(Dataset entries)
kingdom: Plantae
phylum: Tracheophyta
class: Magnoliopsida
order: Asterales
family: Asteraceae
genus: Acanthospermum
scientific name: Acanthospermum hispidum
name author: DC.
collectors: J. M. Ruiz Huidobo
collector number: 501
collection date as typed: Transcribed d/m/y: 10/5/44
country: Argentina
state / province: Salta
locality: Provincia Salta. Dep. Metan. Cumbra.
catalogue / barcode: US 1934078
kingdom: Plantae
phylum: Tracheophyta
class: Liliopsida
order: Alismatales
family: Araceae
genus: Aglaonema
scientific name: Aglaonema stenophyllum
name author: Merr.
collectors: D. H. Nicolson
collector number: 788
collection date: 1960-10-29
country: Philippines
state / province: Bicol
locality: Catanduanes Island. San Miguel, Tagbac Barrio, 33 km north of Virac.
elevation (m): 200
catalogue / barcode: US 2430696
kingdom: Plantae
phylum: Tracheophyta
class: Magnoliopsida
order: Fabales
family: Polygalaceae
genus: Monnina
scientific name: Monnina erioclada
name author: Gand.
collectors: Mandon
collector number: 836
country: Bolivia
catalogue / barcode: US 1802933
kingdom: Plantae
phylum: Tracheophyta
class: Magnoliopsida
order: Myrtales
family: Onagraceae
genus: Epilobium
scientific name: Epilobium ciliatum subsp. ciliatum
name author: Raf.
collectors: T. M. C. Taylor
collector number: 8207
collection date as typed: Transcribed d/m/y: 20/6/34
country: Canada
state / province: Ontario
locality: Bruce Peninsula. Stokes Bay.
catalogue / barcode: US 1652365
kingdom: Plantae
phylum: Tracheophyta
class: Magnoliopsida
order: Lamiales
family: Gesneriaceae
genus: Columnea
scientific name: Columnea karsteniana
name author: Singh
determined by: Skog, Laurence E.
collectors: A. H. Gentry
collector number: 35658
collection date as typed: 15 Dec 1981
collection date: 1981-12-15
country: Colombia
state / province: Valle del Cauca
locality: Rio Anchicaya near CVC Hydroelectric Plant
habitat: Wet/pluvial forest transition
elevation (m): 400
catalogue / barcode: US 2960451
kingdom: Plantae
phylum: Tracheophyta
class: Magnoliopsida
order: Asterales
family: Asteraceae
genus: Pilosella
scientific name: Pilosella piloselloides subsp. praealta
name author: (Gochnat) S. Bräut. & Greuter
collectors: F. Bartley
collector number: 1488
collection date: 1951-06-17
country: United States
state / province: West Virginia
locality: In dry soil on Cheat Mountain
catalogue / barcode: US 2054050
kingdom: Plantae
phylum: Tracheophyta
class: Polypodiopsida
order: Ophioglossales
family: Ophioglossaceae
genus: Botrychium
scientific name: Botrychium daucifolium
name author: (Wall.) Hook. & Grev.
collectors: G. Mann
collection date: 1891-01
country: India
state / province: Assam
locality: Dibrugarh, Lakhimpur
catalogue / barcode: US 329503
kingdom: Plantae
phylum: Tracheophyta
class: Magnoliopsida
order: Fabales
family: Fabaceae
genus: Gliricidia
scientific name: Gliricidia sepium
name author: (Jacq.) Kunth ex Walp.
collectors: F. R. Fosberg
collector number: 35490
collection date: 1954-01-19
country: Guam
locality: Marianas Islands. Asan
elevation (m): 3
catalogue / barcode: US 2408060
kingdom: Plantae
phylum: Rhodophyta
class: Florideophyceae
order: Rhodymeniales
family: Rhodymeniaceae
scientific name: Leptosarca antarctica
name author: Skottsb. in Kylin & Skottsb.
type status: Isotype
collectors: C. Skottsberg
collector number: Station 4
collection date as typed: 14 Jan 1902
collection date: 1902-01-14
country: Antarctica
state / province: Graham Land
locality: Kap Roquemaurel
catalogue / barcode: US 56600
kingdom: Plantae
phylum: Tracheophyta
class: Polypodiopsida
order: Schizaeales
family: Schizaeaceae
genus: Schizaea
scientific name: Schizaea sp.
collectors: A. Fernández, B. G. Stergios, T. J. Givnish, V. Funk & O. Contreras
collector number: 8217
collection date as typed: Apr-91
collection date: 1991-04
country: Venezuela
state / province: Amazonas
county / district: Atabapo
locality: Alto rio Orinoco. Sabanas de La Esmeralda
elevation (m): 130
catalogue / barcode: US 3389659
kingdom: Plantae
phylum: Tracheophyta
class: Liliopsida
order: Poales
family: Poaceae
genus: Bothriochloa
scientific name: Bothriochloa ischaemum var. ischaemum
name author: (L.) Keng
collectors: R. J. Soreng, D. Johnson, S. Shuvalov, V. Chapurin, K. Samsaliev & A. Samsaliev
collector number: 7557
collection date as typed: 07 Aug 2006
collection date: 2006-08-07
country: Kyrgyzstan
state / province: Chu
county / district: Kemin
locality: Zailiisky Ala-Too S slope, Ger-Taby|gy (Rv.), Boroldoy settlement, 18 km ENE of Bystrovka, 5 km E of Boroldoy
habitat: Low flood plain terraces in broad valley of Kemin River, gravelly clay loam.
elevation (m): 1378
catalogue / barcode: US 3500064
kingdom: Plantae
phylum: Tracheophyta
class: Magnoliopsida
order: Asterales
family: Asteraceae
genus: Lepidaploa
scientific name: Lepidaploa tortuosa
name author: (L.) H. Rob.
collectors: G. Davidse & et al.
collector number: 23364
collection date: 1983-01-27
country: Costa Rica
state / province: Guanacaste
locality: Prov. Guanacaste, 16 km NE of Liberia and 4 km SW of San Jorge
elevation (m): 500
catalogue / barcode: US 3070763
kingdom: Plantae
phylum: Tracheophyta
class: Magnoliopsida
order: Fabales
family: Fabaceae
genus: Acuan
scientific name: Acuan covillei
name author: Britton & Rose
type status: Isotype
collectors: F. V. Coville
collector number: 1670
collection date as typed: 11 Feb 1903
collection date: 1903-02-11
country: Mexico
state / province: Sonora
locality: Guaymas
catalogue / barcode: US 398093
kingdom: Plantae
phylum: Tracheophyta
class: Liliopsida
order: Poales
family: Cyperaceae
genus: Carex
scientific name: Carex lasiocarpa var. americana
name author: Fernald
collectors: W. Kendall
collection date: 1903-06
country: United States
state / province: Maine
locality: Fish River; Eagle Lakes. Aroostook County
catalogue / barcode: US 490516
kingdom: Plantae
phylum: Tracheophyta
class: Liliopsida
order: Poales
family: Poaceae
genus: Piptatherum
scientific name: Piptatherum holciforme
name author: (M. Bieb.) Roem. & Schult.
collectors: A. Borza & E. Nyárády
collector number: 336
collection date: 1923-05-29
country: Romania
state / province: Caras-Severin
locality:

* Written problem *
Return every one of the records above, line for line, without altering a single character.

* Task answer *
kingdom: Plantae
phylum: Tracheophyta
class: Magnoliopsida
order: Asterales
family: Asteraceae
genus: Acanthospermum
scientific name: Acanthospermum hispidum
name author: DC.
collectors: J. M. Ruiz Huidobo
collector number: 501
collection date as typed: Transcribed d/m/y: 10/5/44
country: Argentina
state / province: Salta
locality: Provincia Salta. Dep. Metan. Cumbra.
catalogue / barcode: US 1934078
kingdom: Plantae
phylum: Tracheophyta
class: Liliopsida
order: Alismatales
family: Araceae
genus: Aglaonema
scientific name: Aglaonema stenophyllum
name author: Merr.
collectors: D. H. Nicolson
collector number: 788
collection date: 1960-10-29
country: Philippines
state / province: Bicol
locality: Catanduanes Island. San Miguel, Tagbac Barrio, 33 km north of Virac.
elevation (m): 200
catalogue / barcode: US 2430696
kingdom: Plantae
phylum: Tracheophyta
class: Magnoliopsida
order: Fabales
family: Polygalaceae
genus: Monnina
scientific name: Monnina erioclada
name author: Gand.
collectors: Mandon
collector number: 836
country: Bolivia
catalogue / barcode: US 1802933
kingdom: Plantae
phylum: Tracheophyta
class: Magnoliopsida
order: Myrtales
family: Onagraceae
genus: Epilobium
scientific name: Epilobium ciliatum subsp. ciliatum
name author: Raf.
collectors: T. M. C. Taylor
collector number: 8207
collection date as typed: Transcribed d/m/y: 20/6/34
country: Canada
state / province: Ontario
locality: Bruce Peninsula. Stokes Bay.
catalogue / barcode: US 1652365
kingdom: Plantae
phylum: Tracheophyta
class: Magnoliopsida
order: Lamiales
family: Gesneriaceae
genus: Columnea
scientific name: Columnea karsteniana
name author: Singh
determined by: Skog, Laurence E.
collectors: A. H. Gentry
collector number: 35658
collection date as typed: 15 Dec 1981
collection date: 1981-12-15
country: Colombia
state / province: Valle del Cauca
locality: Rio Anchicaya near CVC Hydroelectric Plant
habitat: Wet/pluvial forest transition
elevation (m): 400
catalogue / barcode: US 2960451
kingdom: Plantae
phylum: Tracheophyta
class: Magnoliopsida
order: Asterales
family: Asteraceae
genus: Pilosella
scientific name: Pilosella piloselloides subsp. praealta
name author: (Gochnat) S. Bräut. & Greuter
collectors: F. Bartley
collector number: 1488
collection date: 1951-06-17
country: United States
state / province: West Virginia
locality: In dry soil on Cheat Mountain
catalogue / barcode: US 2054050
kingdom: Plantae
phylum: Tracheophyta
class: Polypodiopsida
order: Ophioglossales
family: Ophioglossaceae
genus: Botrychium
scientific name: Botrychium daucifolium
name author: (Wall.) Hook. & Grev.
collectors: G. Mann
collection date: 1891-01
country: India
state / province: Assam
locality: Dibrugarh, Lakhimpur
catalogue / barcode: US 329503
kingdom: Plantae
phylum: Tracheophyta
class: Magnoliopsida
order: Fabales
family: Fabaceae
genus: Gliricidia
scientific name: Gliricidia sepium
name author: (Jacq.) Kunth ex Walp.
collectors: F. R. Fosberg
collector number: 35490
collection date: 1954-01-19
country: Guam
locality: Marianas Islands. Asan
elevation (m): 3
catalogue / barcode: US 2408060
kingdom: Plantae
phylum: Rhodophyta
class: Florideophyceae
order: Rhodymeniales
family: Rhodymeniaceae
scientific name: Leptosarca antarctica
name author: Skottsb. in Kylin & Skottsb.
type status: Isotype
collectors: C. Skottsberg
collector number: Station 4
collection date as typed: 14 Jan 1902
collection date: 1902-01-14
country: Antarctica
state / province: Graham Land
locality: Kap Roquemaurel
catalogue / barcode: US 56600
kingdom: Plantae
phylum: Tracheophyta
class: Polypodiopsida
order: Schizaeales
family: Schizaeaceae
genus: Schizaea
scientific name: Schizaea sp.
collectors: A. Fernández, B. G. Stergios, T. J. Givnish, V. Funk & O. Contreras
collector number: 8217
collection date as typed: Apr-91
collection date: 1991-04
country: Venezuela
state / province: Amazonas
county / district: Atabapo
locality: Alto rio Orinoco. Sabanas de La Esmeralda
elevation (m): 130
catalogue / barcode: US 3389659
kingdom: Plantae
phylum: Tracheophyta
class: Liliopsida
order: Poales
family: Poaceae
genus: Bothriochloa
scientific name: Bothriochloa ischaemum var. ischaemum
name author: (L.) Keng
collectors: R. J. Soreng, D. Johnson, S. Shuvalov, V. Chapurin, K. Samsaliev & A. Samsaliev
collector number: 7557
collection date as typed: 07 Aug 2006
collection date: 2006-08-07
country: Kyrgyzstan
state / province: Chu
county / district: Kemin
locality: Zailiisky Ala-Too S slope, Ger-Taby|gy (Rv.), Boroldoy settlement, 18 km ENE of Bystrovka, 5 km E of Boroldoy
habitat: Low flood plain terraces in broad valley of Kemin River, gravelly clay loam.
elevation (m): 1378
catalogue / barcode: US 3500064
kingdom: Plantae
phylum: Tracheophyta
class: Magnoliopsida
order: Asterales
family: Asteraceae
genus: Lepidaploa
scientific name: Lepidaploa tortuosa
name author: (L.) H. Rob.
collectors: G. Davidse & et al.
collector number: 23364
collection date: 1983-01-27
country: Costa Rica
state / province: Guanacaste
locality: Prov. Guanacaste, 16 km NE of Liberia and 4 km SW of San Jorge
elevation (m): 500
catalogue / barcode: US 3070763
kingdom: Plantae
phylum: Tracheophyta
class: Magnoliopsida
order: Fabales
family: Fabaceae
genus: Acuan
scientific name: Acuan covillei
name author: Britton & Rose
type status: Isotype
collectors: F. V. Coville
collector number: 1670
collection date as typed: 11 Feb 1903
collection date: 1903-02-11
country: Mexico
state / province: Sonora
locality: Guaymas
catalogue / barcode: US 398093
kingdom: Plantae
phylum: Tracheophyta
class: Liliopsida
order: Poales
family: Cyperaceae
genus: Carex
scientific name: Carex lasiocarpa var. americana
name author: Fernald
collectors: W. Kendall
collection date: 1903-06
country: United States
state / province: Maine
locality: Fish River; Eagle Lakes. Aroostook County
catalogue / barcode: US 490516
kingdom: Plantae
phylum: Tracheophyta
class: Liliopsida
order: Poales
family: Poaceae
genus: Piptatherum
scientific name: Piptatherum holciforme
name author: (M. Bieb.) Roem. & Schult.
collectors: A. Borza & E. Nyárády
collector number: 336
collection date: 1923-05-29
country: Romania
state / province: Caras-Severin
locality:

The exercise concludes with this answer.